Raw data START

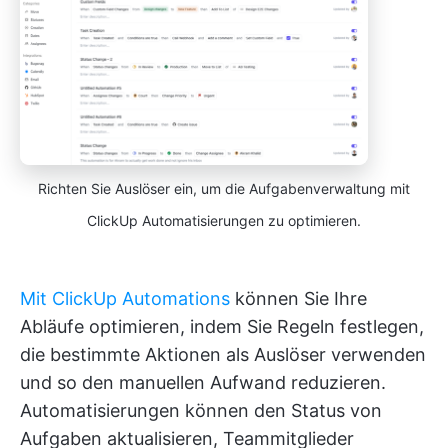
Richten Sie Auslöser ein, um die Aufgabenverwaltung mit
ClickUp Automatisierungen zu optimieren.
Mit ClickUp Automations
können Sie Ihre
Abläufe optimieren, indem Sie Regeln festlegen,
die bestimmte Aktionen als Auslöser verwenden
und so den manuellen Aufwand reduzieren.
Automatisierungen können den Status von
Aufgaben aktualisieren, Teammitglieder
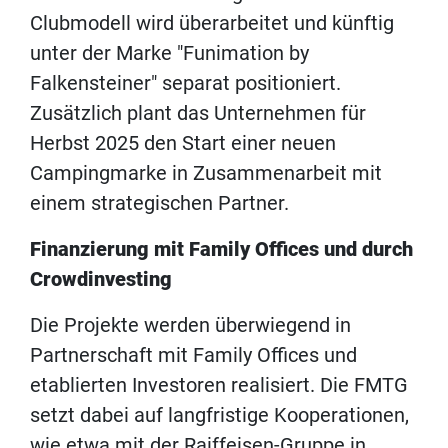
Clubmodell wird überarbeitet und künftig
unter der Marke "Funimation by
Falkensteiner" separat positioniert.
Zusätzlich plant das Unternehmen für
Herbst 2025 den Start einer neuen
Campingmarke in Zusammenarbeit mit
einem strategischen Partner.
Finanzierung mit Family Offices und durch
Crowdinvesting
Die Projekte werden überwiegend in
Partnerschaft mit Family Offices und
etablierten Investoren realisiert. Die FMTG
setzt dabei auf langfristige Kooperationen,
wie etwa mit der Raiffeisen-Gruppe in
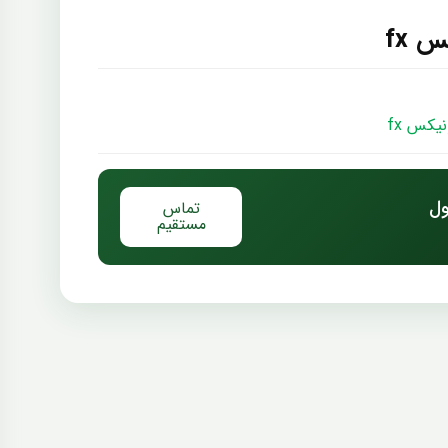
 fx
نیکس fx
ول
تماس
مستقیم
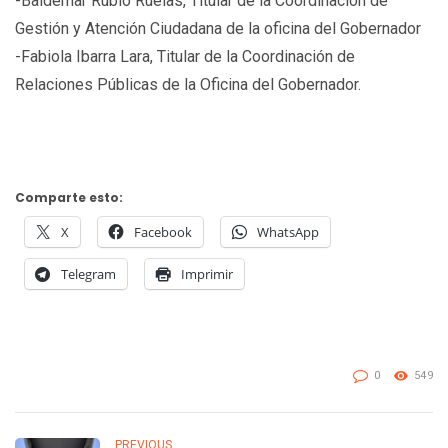
-Baldemar Rubio Ruelas, Titular de la Coordinación de
Gestión y Atención Ciudadana de la oficina del Gobernador
-Fabiola Ibarra Lara, Titular de la Coordinación de
Relaciones Públicas de la Oficina del Gobernador.
Comparte esto:
X
Facebook
WhatsApp
Telegram
Imprimir
0
549
PREVIOUS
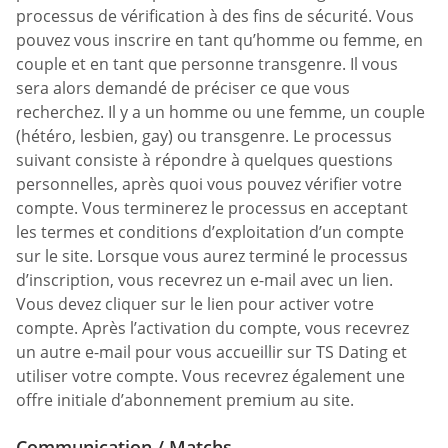
processus de vérification à des fins de sécurité. Vous
pouvez vous inscrire en tant qu’homme ou femme, en
couple et en tant que personne transgenre. Il vous
sera alors demandé de préciser ce que vous
recherchez. Il y a un homme ou une femme, un couple
(hétéro, lesbien, gay) ou transgenre. Le processus
suivant consiste à répondre à quelques questions
personnelles, après quoi vous pouvez vérifier votre
compte. Vous terminerez le processus en acceptant
les termes et conditions d’exploitation d’un compte
sur le site. Lorsque vous aurez terminé le processus
d’inscription, vous recevrez un e-mail avec un lien.
Vous devez cliquer sur le lien pour activer votre
compte. Après l’activation du compte, vous recevrez
un autre e-mail pour vous accueillir sur TS Dating et
utiliser votre compte. Vous recevrez également une
offre initiale d’abonnement premium au site.
Communication / Matchs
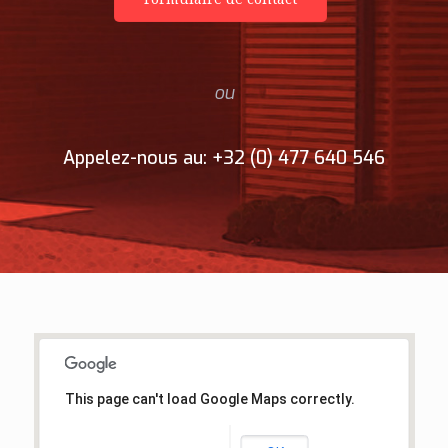
ou
Appelez-nous au: +32 (0) 477 640 546
This page can't load Google Maps correctly.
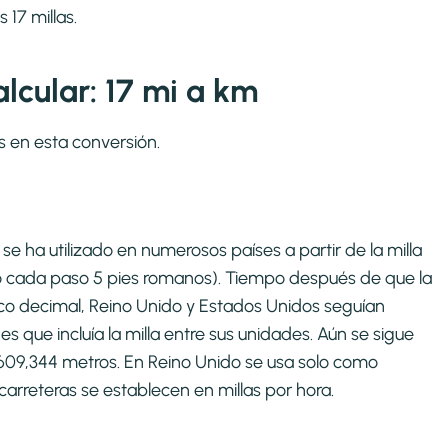
 17 millas.
lcular: 17 mi a km
s en esta conversión.
se ha utilizado en numerosos países a partir de la milla
o cada paso 5 pies romanos). Tiempo después de que la
co decimal, Reino Unido y Estados Unidos seguían
que incluía la milla entre sus unidades. Aún se sigue
1609,344 metros. En Reino Unido se usa solo como
carreteras se establecen en millas por hora.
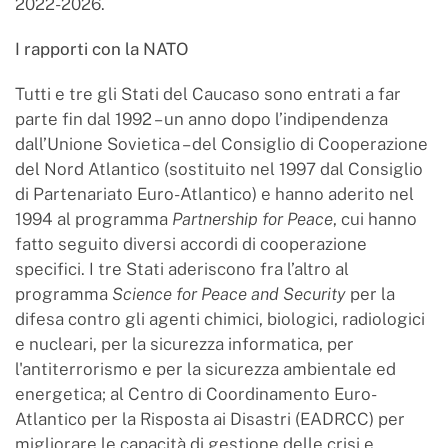
2022-2026.
I rapporti con la NATO
Tutti e tre gli Stati del Caucaso sono entrati a far
parte fin dal 1992 – un anno dopo l’indipendenza
dall’Unione Sovietica – del Consiglio di Cooperazione
del Nord Atlantico (sostituito nel 1997 dal Consiglio
di Partenariato Euro-Atlantico) e hanno aderito nel
1994 al programma
Partnership for Peace
, cui hanno
fatto seguito diversi accordi di cooperazione
specifici. I tre Stati aderiscono fra l’altro al
programma
Science for Peace and Security
per la
difesa contro gli agenti chimici, biologici, radiologici
e nucleari, per la sicurezza informatica, per
l'antiterrorismo e per la sicurezza ambientale ed
energetica; al Centro di Coordinamento Euro-
Atlantico per la Risposta ai Disastri (EADRCC) per
migliorare le capacità di gestione delle crisi e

Raw data END

__What this task involves__
Edit the text read from all the records above by replacing "Auslöser" with "Trigger" everywhere and changing nothing else. Leave the pictures out of your answer.

__Task result__
Richten Sie Trigger ein, um die Aufgabenverwaltung mit
ClickUp Automatisierungen zu optimieren.
Mit ClickUp Automations
können Sie Ihre
Abläufe optimieren, indem Sie Regeln festlegen,
die bestimmte Aktionen als Trigger verwenden
und so den manuellen Aufwand reduzieren.
Automatisierungen können den Status von
Aufgaben aktualisieren, Teammitglieder
Clubmodell wird überarbeitet und künftig
unter der Marke "Funimation by
Falkensteiner" separat positioniert.
Zusätzlich plant das Unternehmen für
Herbst 2025 den Start einer neuen
Campingmarke in Zusammenarbeit mit
einem strategischen Partner.
Finanzierung mit Family Offices und durch
Crowdinvesting
Die Projekte werden überwiegend in
Partnerschaft mit Family Offices und
etablierten Investoren realisiert. Die FMTG
setzt dabei auf langfristige Kooperationen,
wie etwa mit der Raiffeisen-Gruppe in
 fx
نیکس fx
ول
تماس
مستقیم
-Baldemar Rubio Ruelas, Titular de la Coordinación de
Gestión y Atención Ciudadana de la oficina del Gobernador
-Fabiola Ibarra Lara, Titular de la Coordinación de
Relaciones Públicas de la Oficina del Gobernador.
Comparte esto:
X
Facebook
WhatsApp
Telegram
Imprimir
0
549
PREVIOUS
processus de vérification à des fins de sécurité. Vous
pouvez vous inscrire en tant qu’homme ou femme, en
couple et en tant que personne transgenre. Il vous
sera alors demandé de préciser ce que vous
recherchez. Il y a un homme ou une femme, un couple
(hétéro, lesbien, gay) ou transgenre. Le processus
suivant consiste à répondre à quelques questions
personnelles, après quoi vous pouvez vérifier votre
compte. Vous terminerez le processus en acceptant
les termes et conditions d’exploitation d’un compte
sur le site. Lorsque vous aurez terminé le processus
d’inscription, vous recevrez un e-mail avec un lien.
Vous devez cliquer sur le lien pour activer votre
compte. Après l’activation du compte, vous recevrez
un autre e-mail pour vous accueillir sur TS Dating et
utiliser votre compte. Vous recevrez également une
offre initiale d’abonnement premium au site.
Communication / Matchs
ou
Appelez-nous au: +32 (0) 477 640 546
This page can't load Google Maps correctly.
 17 millas.
lcular: 17 mi a km
s en esta conversión.
se ha utilizado en numerosos países a partir de la milla
o cada paso 5 pies romanos). Tiempo después de que la
co decimal, Reino Unido y Estados Unidos seguían
que incluía la milla entre sus unidades. Aún se sigue
1609,344 metros. En Reino Unido se usa solo como
carreteras se establecen en millas por hora.
2022-2026.
I rapporti con la NATO
Tutti e tre gli Stati del Caucaso sono entrati a far
parte fin dal 1992 – un anno dopo l’indipendenza
dall’Unione Sovietica – del Consiglio di Cooperazione
del Nord Atlantico (sostituito nel 1997 dal Consiglio
di Partenariato Euro-Atlantico) e hanno aderito nel
1994 al programma
Partnership for Peace
, cui hanno
fatto seguito diversi accordi di cooperazione
specifici. I tre Stati aderiscono fra l’altro al
programma
Science for Peace and Security
per la
difesa contro gli agenti chimici, biologici, radiologici
e nucleari, per la sicurezza informatica, per
l'antiterrorismo e per la sicurezza ambientale ed
energetica; al Centro di Coordinamento Euro-
Atlantico per la Risposta ai Disastri (EADRCC) per
migliorare le capacità di gestione delle crisi e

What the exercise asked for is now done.